Jaque’s design builds on the office’s previous work of making improvised structures with repurposed industrial components. The firm’s 2012 Escaravox project consists of parts of a center-pivot irrigation system covered in shade fabric. Located in a large plaza outside of a historical slaughterhouse in Madrid, Escaravox provides an inviting gathering space and its integral audiovisual systems enable amplified public performances. The office’s IKEA Disobedients and House in Never Never Land projects also demonstrate this resourceful approach of assembling unexpected constructions from off-the-shelf components.
In Cosmo, Jaque intends to take this method a step further by using the technology of optimized irrigation systems not only to create novel architectural constructions, but also to facilitate the systems’ original purpose of hydration. Cosmo will be a movable artifact that purifies some 3,000 gallons of graywater every four days by circulating it through a series of controlled ecosystems, each of which performs a different function: filtration, purification, and oxygenation. Comprising clear tubes and suspended acrylic tanks, these ecosystems will be supported by a structure of thin steel pipes and cables. Two sets of mobile platforms covered with irrigated gardens will undergird the installation, and a suspended polymer mesh will glow whenever the water in the system has been purified.
This motley assemblage is designed to have far-reaching implications. “Our interest on working reassembling components from the catalogs of centered pivot irrigation systems—as if they were ready-mades—is based on the fact that those components can be found all around the world, and therefore Cosmo’s intelligence will be available for inexpensive reproduction there where the information reaches,” Jaque said in an email. This practical approach to utilizing local resources is similar to Shigeru Ban, FAIA’s reliance on contextual materials like paper tubes, canvas, and beer crates for the construction of emergency shelters. In this case, improvised irrigation structures also have the capacity to be moved to targeted sites.
In just a decade, as Jaque cites in his project summary, two-thirds of the world’s population will live in countries or regions that lack adequate water supplies, according to the estimates by the United Nations. The vital resource has become the subject of increased scrutiny within the design and engineering fields, as water consumption is closely related to issues of human settlement and diet. For example, 85 percent of the global population today lives in the driest half of the planet, according to the UN, and the Intergovernmental Panel on Climate Change anticipates that climate change will only increase water stress in these regions. In addition, our rapidly growing appetite for meat and dairy products requires much more water than traditional starch-based diets—for example, producing 1 kilogram (2.2 pounds) of beef requires about 15,000 liters (3,963 gallons) of water, compared with 3,500 liters (925 gallons) for 1 kilogram (2.2 pounds) of rice. Agriculture, in general, is the largest consumer of water, the UN says, using about 70 percent of all freshwater globally. How ironic it is, then, that the PS1 installation will make an environmental statement in the form of a construction made from standard components for crop irrigation.
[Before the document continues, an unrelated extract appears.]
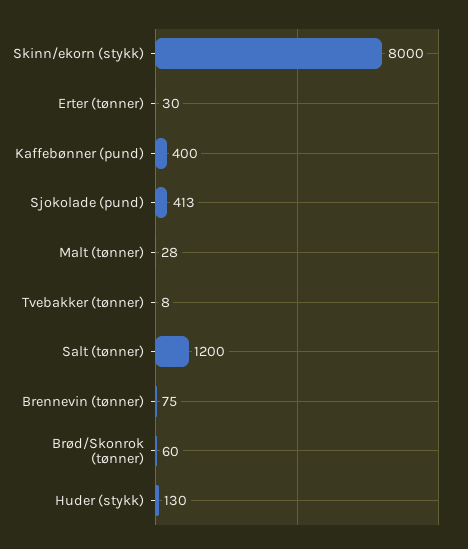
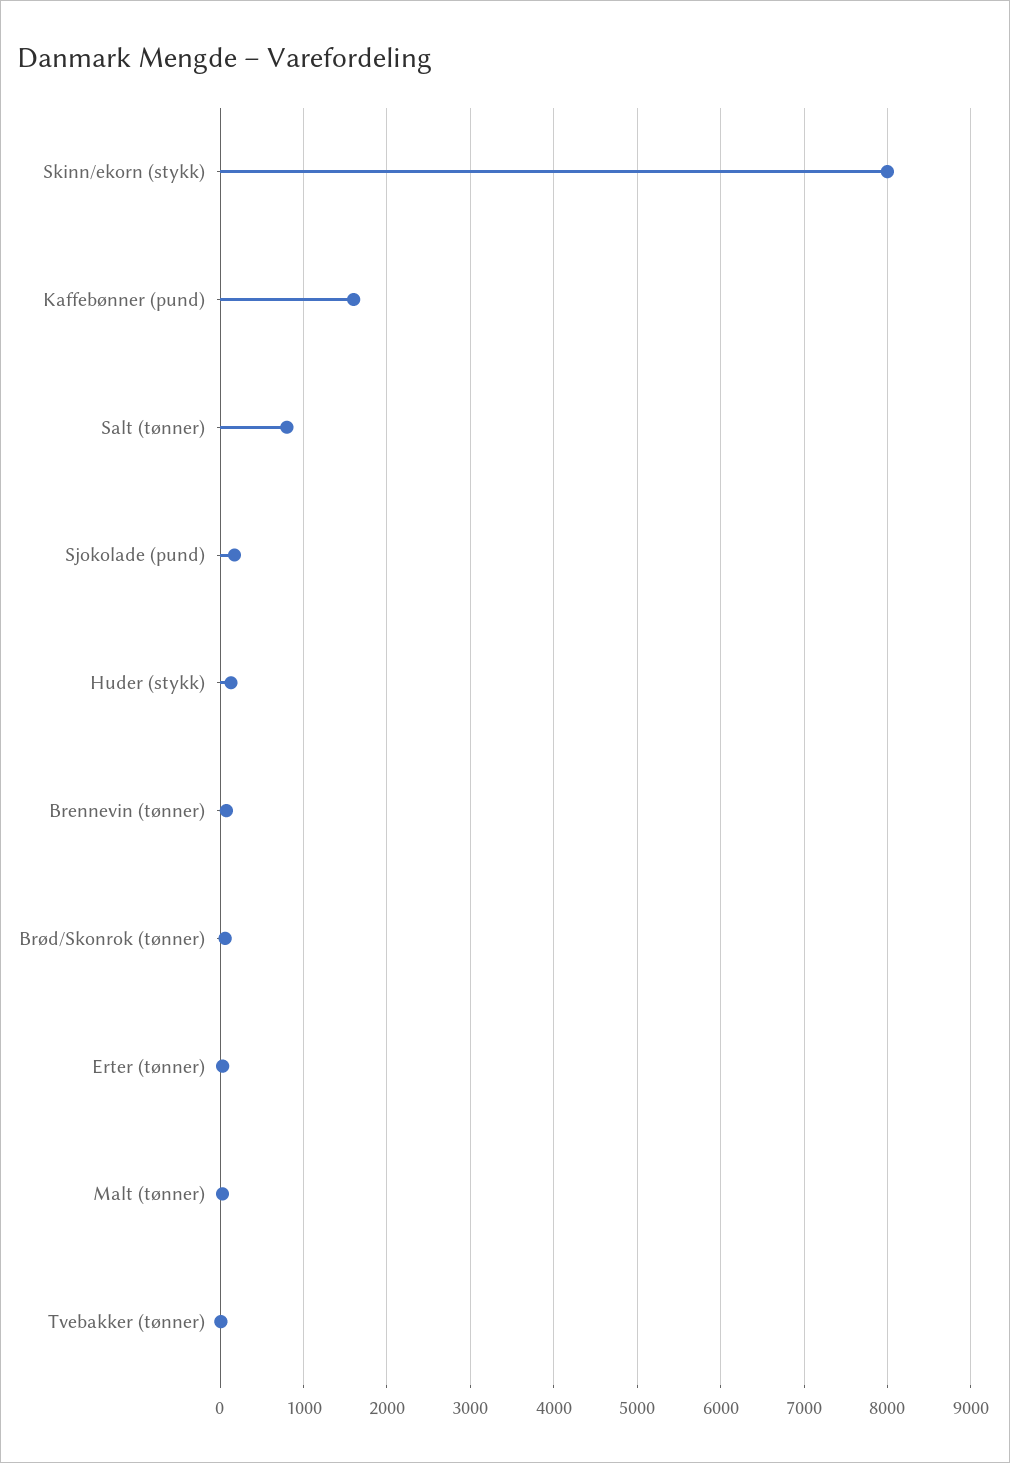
Kaffebønner (pund): 400 -> 1600
Sjokolade (pund): 413 -> 200
Salt (tønner): 1200 -> 800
Environmentally, Cosmo’s fundamental contribution is the exposure of water both as a physical material and as a dwindling resource. Water conveyance is often hidden within buildings and under street networks, but in this case, Cosmo “ ‘unblackboxes’ the process by which the water is piped and transformed,” Jaque says. Not only will the pavilion de-pollute water, but it will do so in a way that makes the entire process easy for the public to see and understand. In addition, the project will have a life online. The OPI is developing an application that will allow online visitors to check on Cosmo’s progress throughout its installation.
Ultimately, Jaque intends to politicize matters of environmental awareness through architectural means. “I do think that nowadays many of the main issues our future depends on cannot be responded [to] just with words or stances,” he says. “They require new designs capable of reinventing our societies. … We are moving from the politics of dispute and statements, to the cosmopolitics of design.”
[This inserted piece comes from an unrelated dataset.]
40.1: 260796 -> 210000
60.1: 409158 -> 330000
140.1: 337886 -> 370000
In addition to making an earnest statement, Cosmo will also be fun. Designed as a visually striking party artifact, the hydrocentric pavilion will welcome crowds into the cool shade of its tempered gardens during hot summer days, its biochemical skin illuminating whenever its water purification process is complete. The effect of this wall-less, liquid-infused architecture will likely be akin to Calvino’s Armilla, which he describes in Invisible Cities: “In the sun, the threads of water fanning from the showers glisten, the jets of the taps, the spurts, the splashes, the sponges’ suds.”